** Start Dataset entries **

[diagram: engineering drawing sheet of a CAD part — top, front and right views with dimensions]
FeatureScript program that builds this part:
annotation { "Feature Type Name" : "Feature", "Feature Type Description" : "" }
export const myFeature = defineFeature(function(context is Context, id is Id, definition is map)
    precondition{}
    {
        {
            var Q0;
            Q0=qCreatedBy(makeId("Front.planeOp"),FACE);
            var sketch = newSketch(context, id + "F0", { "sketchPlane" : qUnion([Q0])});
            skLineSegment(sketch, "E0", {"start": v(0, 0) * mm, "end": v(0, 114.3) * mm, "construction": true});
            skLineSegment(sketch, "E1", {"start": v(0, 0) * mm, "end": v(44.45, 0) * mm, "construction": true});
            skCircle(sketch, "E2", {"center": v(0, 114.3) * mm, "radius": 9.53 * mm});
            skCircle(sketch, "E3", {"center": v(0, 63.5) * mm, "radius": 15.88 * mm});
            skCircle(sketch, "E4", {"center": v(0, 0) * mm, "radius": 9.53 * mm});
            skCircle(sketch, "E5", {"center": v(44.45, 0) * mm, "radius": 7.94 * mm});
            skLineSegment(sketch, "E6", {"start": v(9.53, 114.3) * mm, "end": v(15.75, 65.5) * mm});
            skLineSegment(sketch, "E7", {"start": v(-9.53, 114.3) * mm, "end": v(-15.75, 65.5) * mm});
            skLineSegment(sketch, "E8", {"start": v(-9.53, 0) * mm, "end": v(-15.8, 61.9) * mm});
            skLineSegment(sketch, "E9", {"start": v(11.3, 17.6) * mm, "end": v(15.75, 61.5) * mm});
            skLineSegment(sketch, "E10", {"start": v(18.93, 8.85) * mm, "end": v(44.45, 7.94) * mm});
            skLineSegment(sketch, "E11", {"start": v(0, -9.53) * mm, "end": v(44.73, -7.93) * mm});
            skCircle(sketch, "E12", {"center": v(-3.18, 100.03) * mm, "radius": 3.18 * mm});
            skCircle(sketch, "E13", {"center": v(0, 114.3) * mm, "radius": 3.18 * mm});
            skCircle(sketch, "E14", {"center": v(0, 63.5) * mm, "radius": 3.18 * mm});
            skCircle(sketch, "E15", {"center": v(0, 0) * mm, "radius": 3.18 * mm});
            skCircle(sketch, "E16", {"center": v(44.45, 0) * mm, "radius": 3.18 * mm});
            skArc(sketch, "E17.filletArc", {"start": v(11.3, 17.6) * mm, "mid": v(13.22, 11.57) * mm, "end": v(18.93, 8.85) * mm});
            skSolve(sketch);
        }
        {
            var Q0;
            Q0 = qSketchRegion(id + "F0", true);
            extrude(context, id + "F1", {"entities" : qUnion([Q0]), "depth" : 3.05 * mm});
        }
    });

** End Dataset entries **

## What you need to do
Rewrite every line of the material above as a JSON list of strings, one string per line, omitting any blank lines.

## Answer to this problem
[
  "[diagram: engineering drawing sheet of a CAD part — top, front and right views with dimensions]",
  "FeatureScript program that builds this part:",
  "annotation { \"Feature Type Name\" : \"Feature\", \"Feature Type Description\" : \"\" }",
  "export const myFeature = defineFeature(function(context is Context, id is Id, definition is map)",
  "    precondition{}",
  "    {",
  "        {",
  "            var Q0;",
  "            Q0=qCreatedBy(makeId(\"Front.planeOp\"),FACE);",
  "            var sketch = newSketch(context, id + \"F0\", { \"sketchPlane\" : qUnion([Q0])});",
  "            skLineSegment(sketch, \"E0\", {\"start\": v(0, 0) * mm, \"end\": v(0, 114.3) * mm, \"construction\": true});",
  "            skLineSegment(sketch, \"E1\", {\"start\": v(0, 0) * mm, \"end\": v(44.45, 0) * mm, \"construction\": true});",
  "            skCircle(sketch, \"E2\", {\"center\": v(0, 114.3) * mm, \"radius\": 9.53 * mm});",
  "            skCircle(sketch, \"E3\", {\"center\": v(0, 63.5) * mm, \"radius\": 15.88 * mm});",
  "            skCircle(sketch, \"E4\", {\"center\": v(0, 0) * mm, \"radius\": 9.53 * mm});",
  "            skCircle(sketch, \"E5\", {\"center\": v(44.45, 0) * mm, \"radius\": 7.94 * mm});",
  "            skLineSegment(sketch, \"E6\", {\"start\": v(9.53, 114.3) * mm, \"end\": v(15.75, 65.5) * mm});",
  "            skLineSegment(sketch, \"E7\", {\"start\": v(-9.53, 114.3) * mm, \"end\": v(-15.75, 65.5) * mm});",
  "            skLineSegment(sketch, \"E8\", {\"start\": v(-9.53, 0) * mm, \"end\": v(-15.8, 61.9) * mm});",
  "            skLineSegment(sketch, \"E9\", {\"start\": v(11.3, 17.6) * mm, \"end\": v(15.75, 61.5) * mm});",
  "            skLineSegment(sketch, \"E10\", {\"start\": v(18.93, 8.85) * mm, \"end\": v(44.45, 7.94) * mm});",
  "            skLineSegment(sketch, \"E11\", {\"start\": v(0, -9.53) * mm, \"end\": v(44.73, -7.93) * mm});",
  "            skCircle(sketch, \"E12\", {\"center\": v(-3.18, 100.03) * mm, \"radius\": 3.18 * mm});",
  "            skCircle(sketch, \"E13\", {\"center\": v(0, 114.3) * mm, \"radius\": 3.18 * mm});",
  "            skCircle(sketch, \"E14\", {\"center\": v(0, 63.5) * mm, \"radius\": 3.18 * mm});",
  "            skCircle(sketch, \"E15\", {\"center\": v(0, 0) * mm, \"radius\": 3.18 * mm});",
  "            skCircle(sketch, \"E16\", {\"center\": v(44.45, 0) * mm, \"radius\": 3.18 * mm});",
  "            skArc(sketch, \"E17.filletArc\", {\"start\": v(11.3, 17.6) * mm, \"mid\": v(13.22, 11.57) * mm, \"end\": v(18.93, 8.85) * mm});",
  "            skSolve(sketch);",
  "        }",
  "        {",
  "            var Q0;",
  "            Q0 = qSketchRegion(id + \"F0\", true);",
  "            extrude(context, id + \"F1\", {\"entities\" : qUnion([Q0]), \"depth\" : 3.05 * mm});",
  "        }",
  "    });"
]